Delicious korean style eggplant salad

Delicious Korean style eggplant salad

Oriental vegetarian dish - delicious Korean-style eggplant salad: incredibly mouth-watering and beautiful. Bright and juicy salad with a unique aroma is an indispensable dish for the daily menu and the festive table: the flight leaves. And although Korean cuisine used to be absolute exotic for us, but everyone loved the carrots and eggplant in Korean - and firmly entered our menu.

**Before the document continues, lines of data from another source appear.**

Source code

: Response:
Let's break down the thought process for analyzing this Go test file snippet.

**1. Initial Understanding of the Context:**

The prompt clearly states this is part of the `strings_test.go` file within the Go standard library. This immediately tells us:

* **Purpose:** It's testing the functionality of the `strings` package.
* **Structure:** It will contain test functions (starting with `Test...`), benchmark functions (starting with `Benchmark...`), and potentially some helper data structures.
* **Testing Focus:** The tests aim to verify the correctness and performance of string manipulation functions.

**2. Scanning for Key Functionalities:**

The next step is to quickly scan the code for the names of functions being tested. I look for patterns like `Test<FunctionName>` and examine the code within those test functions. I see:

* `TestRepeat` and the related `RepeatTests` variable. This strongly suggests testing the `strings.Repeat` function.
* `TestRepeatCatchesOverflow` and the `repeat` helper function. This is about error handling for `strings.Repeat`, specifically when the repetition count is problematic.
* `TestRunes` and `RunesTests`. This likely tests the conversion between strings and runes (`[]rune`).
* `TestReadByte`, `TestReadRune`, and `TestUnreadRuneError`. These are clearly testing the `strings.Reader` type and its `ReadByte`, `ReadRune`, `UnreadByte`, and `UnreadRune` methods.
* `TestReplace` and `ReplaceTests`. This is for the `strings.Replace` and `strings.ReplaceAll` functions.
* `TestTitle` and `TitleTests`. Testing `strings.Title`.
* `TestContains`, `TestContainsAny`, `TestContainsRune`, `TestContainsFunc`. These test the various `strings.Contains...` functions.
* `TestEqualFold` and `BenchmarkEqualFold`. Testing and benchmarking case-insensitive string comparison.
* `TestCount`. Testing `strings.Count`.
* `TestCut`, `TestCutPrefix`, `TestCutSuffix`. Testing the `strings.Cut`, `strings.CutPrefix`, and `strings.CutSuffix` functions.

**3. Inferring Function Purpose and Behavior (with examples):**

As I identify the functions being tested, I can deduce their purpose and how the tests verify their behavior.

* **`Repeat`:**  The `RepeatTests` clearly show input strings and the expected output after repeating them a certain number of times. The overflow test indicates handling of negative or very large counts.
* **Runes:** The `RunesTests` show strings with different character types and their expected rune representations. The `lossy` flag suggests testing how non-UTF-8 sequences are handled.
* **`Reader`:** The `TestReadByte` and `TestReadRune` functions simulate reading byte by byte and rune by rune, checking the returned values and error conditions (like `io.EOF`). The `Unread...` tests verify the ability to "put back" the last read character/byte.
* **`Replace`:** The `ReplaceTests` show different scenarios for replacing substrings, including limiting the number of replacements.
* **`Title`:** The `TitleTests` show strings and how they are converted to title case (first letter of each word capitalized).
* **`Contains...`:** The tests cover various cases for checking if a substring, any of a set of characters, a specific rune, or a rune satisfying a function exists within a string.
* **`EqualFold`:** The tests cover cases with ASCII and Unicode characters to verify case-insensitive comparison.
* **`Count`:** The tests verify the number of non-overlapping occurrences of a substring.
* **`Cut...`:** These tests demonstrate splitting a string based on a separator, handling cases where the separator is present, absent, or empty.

Indeed, the vegetables traditional for us, prepared in a special Asian way, turn into an amazing piquant appetizer: it seems to be no longer exotic, but classic dishes for our feasts.


  • 4 medium eggplant;
  • one sweet bell pepper;
  • little carrot;
  • one middle onion;
  • 1-2 cloves of garlic;
  • hot pepper - to taste;
  • 0.5 teaspoon of salt for marinade + salt for eggplant;
  • 1 teaspoon with a hill of sugar;
  • parsley or cilantro to taste;
  • 2-3 tablespoons of 9% vinegar;
  • olive oil.

Delicious Korean style eggplant salad. Step by step recipe

  1. My eggplant, remove the tails, cut into two parts (across) and cut into long slices.
  2. We put the eggplants in a colander, sprinkle with a large amount of salt, leave for 30 minutes.
  3. Drain all the eggplant juice, rinse. Wring out hands from the water, blot with a paper towel.
  4. Cut the onion into small cubes in a separate bowl.
  5. Pour olive oil into the pan (you can also use sunflower oil), heat and fry the onion until light golden.
  6. Put the onion from the pan into a bowl.
  7. Pour more olive oil into the pan (a little), heat and fry the eggplants until cooked. If there are a lot of eggplants, fry them in several stages: so that they do not stew, namely they are fried.
  8. Cut the carrots into very thin strips.
  9. Sweet bell pepper cut into strips (not very thin).
  10. Garlic (I have two slices) finely chopped with a knife.
  11. Combine the fried eggplant and onions in a deep bowl, put the carrots, bell peppers, chopped garlic in the hot fried vegetables.
  12. Add the chopped hot pepper there (adjust the amount to your taste), finely chopped parsley or cilantro. Mix everything thoroughly.
  13. Salt, add sugar and vinegar (according to the recipe or to taste). Cover, leave to cool completely at room temperature. Then remove for 3-4 hours in the refrigerator. After this time, the salad is ready.

Korean eggplant salad with carrots turns out to be incomparable, it is especially tasty the next day: it needs to be given time to brew. You can serve as an independent dish, or with potatoes or rice - at your discretion. You can find eggplant dishes for every taste on our website “Very tasty”. Enjoy your meal.